I Have Not Seen Mandu is a fractured account of a fractured mind. Deepak does not try and stitch together a neatly ordered memoir. The form matches the content: there is no way to contain the chaos of his seven-year-long experience within a set framework. He begins (in a manner of speaking) with the first-hand account of his journey with a woman called Mayavini inviting him to go to a place called Mandu with her. Flashes of memory illuminate the pages, and time lurches forward and backward in this “soul memoir”. In his brief note at the start of the book, Deepak says, “since memory comes in flashes, I used the collage mode, juxtaposing various time zones…the dark shadow of this disease never evaporates.”
In order to piece together his experience of seven years, Deepak sifts through the fragments lodged in his memory. He also recounts conversations with friends and family—his wife Geeta and their two children, who take on the role of caregivers with all its attendant burdens. The translator has aptly dedicated I Have Not Seen Mandu to “all those who have suffered from mental distress and all those who have loved them.”
An entire star cast of writers and artists too populate the pages of the book. They come and go, speaking of both the sublime and the ridiculous; teasing each other, giving Deepak friendly advice, commenting on the world at large and on each other’s lives and loves. Krishna Sobti, Faiz Ahmed Faiz, Nirmal Verma, Jehangir Sabavala, Ebrahim Alkazi, Gyan Chaturvedi, Nadira Babbar, and Piyush Mishra all make an appearance. So does a Hindi-speaking WB Yeats. I Have Not Seen Mandu is as much a book about madness as it is about writing, the creative impulse, and the writer’s attempts to make some sense of a maddening world by writing about it.

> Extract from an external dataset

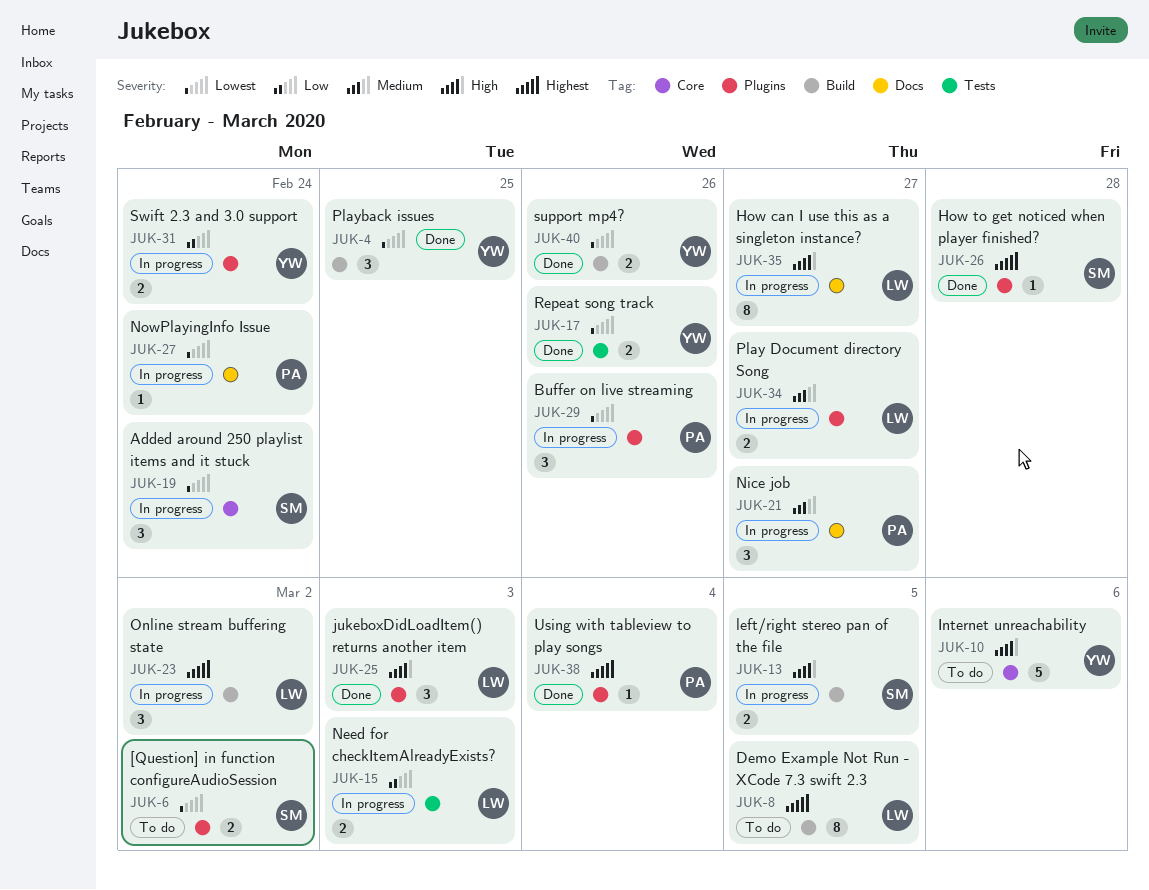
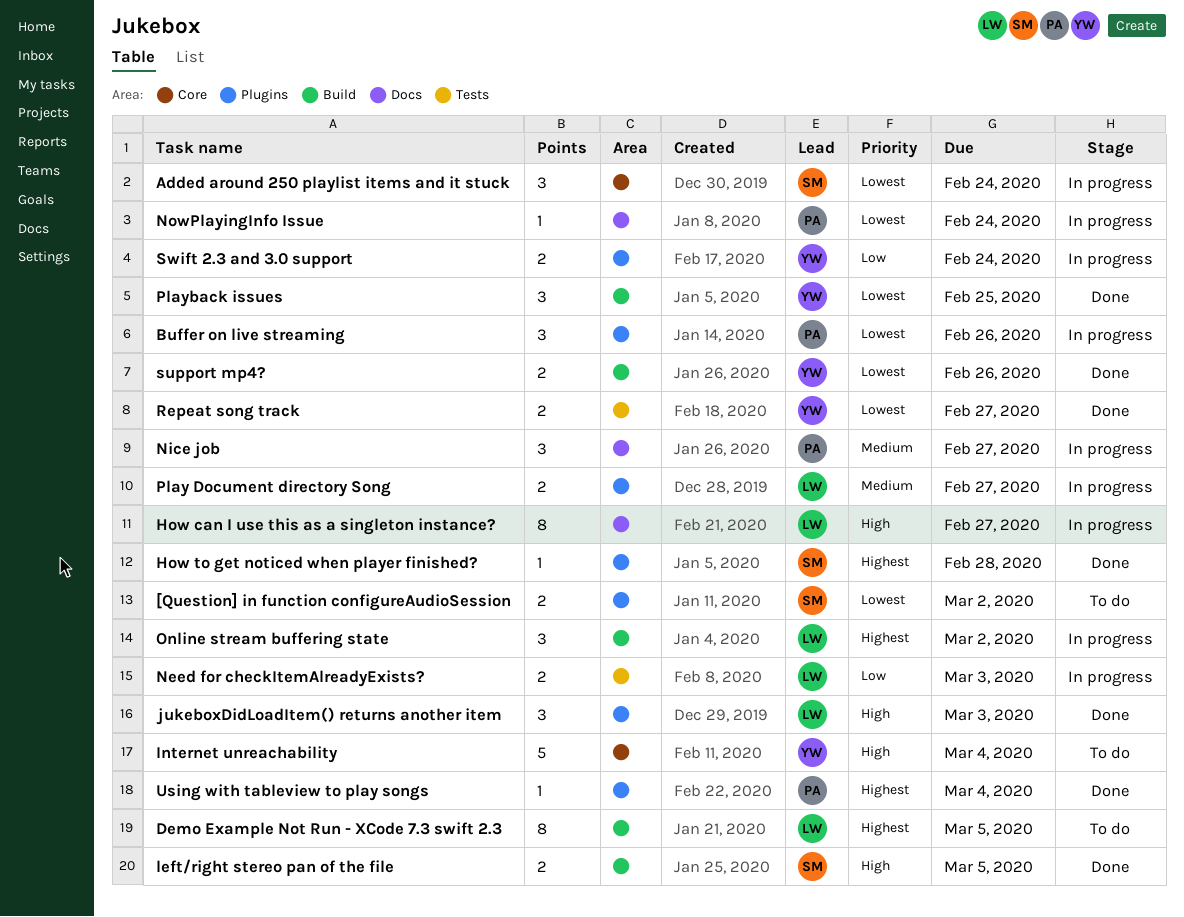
Internet unreachability, due: Mar 6 -> Mar 4
left/right stereo pan of the file, status: In progress -> Done
Repeat song track, due: Feb 26 -> Feb 27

Some may call this memoir “difficult reading”. Some parts such as Deepak’s account of the time he spent at a Chandigarh hospital after attempting suicide and his struggle to answer doctors’ endless questions are hard to get through. Deepak describes his exhaustion in painful detail, “I was tired…I was in a country where no one spoke my language.” Sometimes, transitions between sections are abrupt and the leaps in time can leave the reader disoriented. There is no guarantee that the present will be followed by the future as expected. In fact, a section titled ‘The Present’ is followed by a second one titled ‘The Present’. Shifts in time also happen within scenes without warning or explanation. When Deepak and Mayavini—“the seductress who is constantly at my shoulder”—are having a chat seated in a car, a woman with a tea tray comes in. The setting doesn’t change. The reader is left to her/his own devices to navigate such jumps.
Puzzling, unclassifiable, and disorienting as it is, I Have Not Seen Mandu is one of the most powerful personal accounts of mental illness available in print. There are passages of lyrical beauty where words leap off the pages and grab the reader by the throat. There are unforgettable moments of pathos and poignancy culled from both Deepak’s churning internal sea as well as the experiences of the caregivers who stand by him through the worst.